[Start of Attachment]
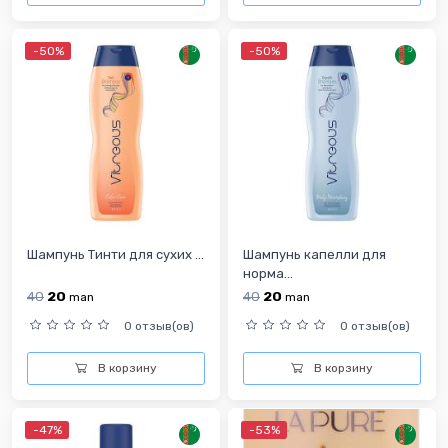
-50%
-50%
Шампунь Тинти для сухих ...
Шампунь капелли для
норма...
40
20
40
20
man
man
0 отзыв(ов)
0 отзыв(ов)
В корзину
В корзину
-47%
-53%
[End of Attachment]
◆ AIM OF THE EXERCISE: Could you copy the text from every entry word for word, leaving the pictures out?

◆ THE ANSWER:
-50%
-50%
Шампунь Тинти для сухих ...
Шампунь капелли для
норма...
40
20
40
20
man
man
0 отзыв(ов)
0 отзыв(ов)
В корзину
В корзину
-47%
-53%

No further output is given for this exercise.